Naturalmente, in parte la spiegazione consisteva nella cruda potenza economica e militare: l’America era abituata ad essere molto più potente di chiunque altro. Tuttavia, questo non è più vero. Ad esempio, secondo alcuni metri di misura fondamentali, l’economia della Cina è sostanzialmente più grande di quella degli Stati Uniti.
Tuttavia, ancora più importante era il fatto che l’America era qualcosa di più di un grande paese che spadroneggiava. Noi abbiamo sempre rappresentato qualcosa di più ampio.
Questo non significa che siamo sempre stati una forza benefica; l’America ha fatto cose terribili durante il suo regno di egemonia globale. Ma ci siamo chiaramente battuti per uno stato di diritto globale, per un sistema che imponeva regole comuni a tutti, inclusi noi stessi. Gli Stati Uniti possono essere stati i partner dominanti in alleanze come la NATO e in organismi come l’Organizzazione Mondiale del Commercio, ma abbiamo sempre cercato di comportarci non più che come i primi tra eguali.
Inoltre, poiché eravamo impegnati a rafforzare le regole, eravamo anche relativamente meritevoli di fiducia; una alleanza con l’America era una cosa seria, perché non eravamo il tipo di paese che tradirebbe un alleato nell’interesse della convenienza politica a breve termine.

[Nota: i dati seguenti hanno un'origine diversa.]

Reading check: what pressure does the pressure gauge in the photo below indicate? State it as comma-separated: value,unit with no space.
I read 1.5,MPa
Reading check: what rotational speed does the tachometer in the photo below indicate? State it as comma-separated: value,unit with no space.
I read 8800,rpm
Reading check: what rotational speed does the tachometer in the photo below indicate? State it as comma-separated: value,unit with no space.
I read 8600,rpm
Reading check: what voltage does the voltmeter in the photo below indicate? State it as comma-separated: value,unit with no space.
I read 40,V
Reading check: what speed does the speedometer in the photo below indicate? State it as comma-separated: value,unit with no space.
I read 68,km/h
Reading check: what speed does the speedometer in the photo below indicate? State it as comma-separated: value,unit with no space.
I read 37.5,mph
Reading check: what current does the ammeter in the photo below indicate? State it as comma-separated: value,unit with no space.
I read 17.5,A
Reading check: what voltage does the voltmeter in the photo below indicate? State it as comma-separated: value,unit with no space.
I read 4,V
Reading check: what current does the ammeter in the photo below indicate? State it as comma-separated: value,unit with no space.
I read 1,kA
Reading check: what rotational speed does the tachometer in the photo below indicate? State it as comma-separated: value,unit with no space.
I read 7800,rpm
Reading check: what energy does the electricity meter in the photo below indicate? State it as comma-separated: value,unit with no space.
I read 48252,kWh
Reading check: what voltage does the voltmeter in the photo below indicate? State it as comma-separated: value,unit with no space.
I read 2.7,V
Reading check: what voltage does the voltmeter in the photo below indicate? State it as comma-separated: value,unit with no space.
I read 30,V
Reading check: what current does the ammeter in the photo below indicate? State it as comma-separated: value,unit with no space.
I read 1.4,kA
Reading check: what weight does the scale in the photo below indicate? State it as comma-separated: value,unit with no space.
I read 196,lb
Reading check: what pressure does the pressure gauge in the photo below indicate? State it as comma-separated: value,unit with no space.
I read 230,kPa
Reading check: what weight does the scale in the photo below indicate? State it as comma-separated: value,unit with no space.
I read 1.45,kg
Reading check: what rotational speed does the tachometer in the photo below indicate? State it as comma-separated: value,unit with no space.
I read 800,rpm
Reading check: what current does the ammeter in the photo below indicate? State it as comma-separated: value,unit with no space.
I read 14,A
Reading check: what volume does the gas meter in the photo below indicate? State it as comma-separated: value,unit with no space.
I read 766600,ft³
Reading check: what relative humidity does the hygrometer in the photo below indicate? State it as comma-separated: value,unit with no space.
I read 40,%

Trump, tuttavia, ha voltato le spalle a tutto quello che un tempo rendeva grande l’America. Sotto la sua leadership siamo diventati niente di più che un grande prepotente che guarda ai suoi interessi – un prepotente con illusioni di grandezza, che è tutt’altro che granitica come lui pensa. Abbiamo abbandonato d’un tratto alleati come i curdi; ammiriamo i criminali di guerra; imponiamo senza alcuna buona ragione tariffe punitive su nazioni amiche come il Canada. Per non dire, ovviamente, che dopo più di quindici mila bugie, niente di quello che dicono il nostro dirigente e i suoi galoppini può esser creduto.
I dirgenti di Trump sembrano sbalorditi dalle conseguenze uniformemente negative dell’assassinio di Suleimani: il regime iraniano è rafforzato, l’Iraq è diventato ostile e nessuno si è fatto avanti in nostro sostegno. Ma è quello che accade quando si tradiscono i propri amici e si dilapida tutta la nostra credibilità.
[1] Dirigente repubblicano noto per le sue oscillazioni e il suo opportunismo.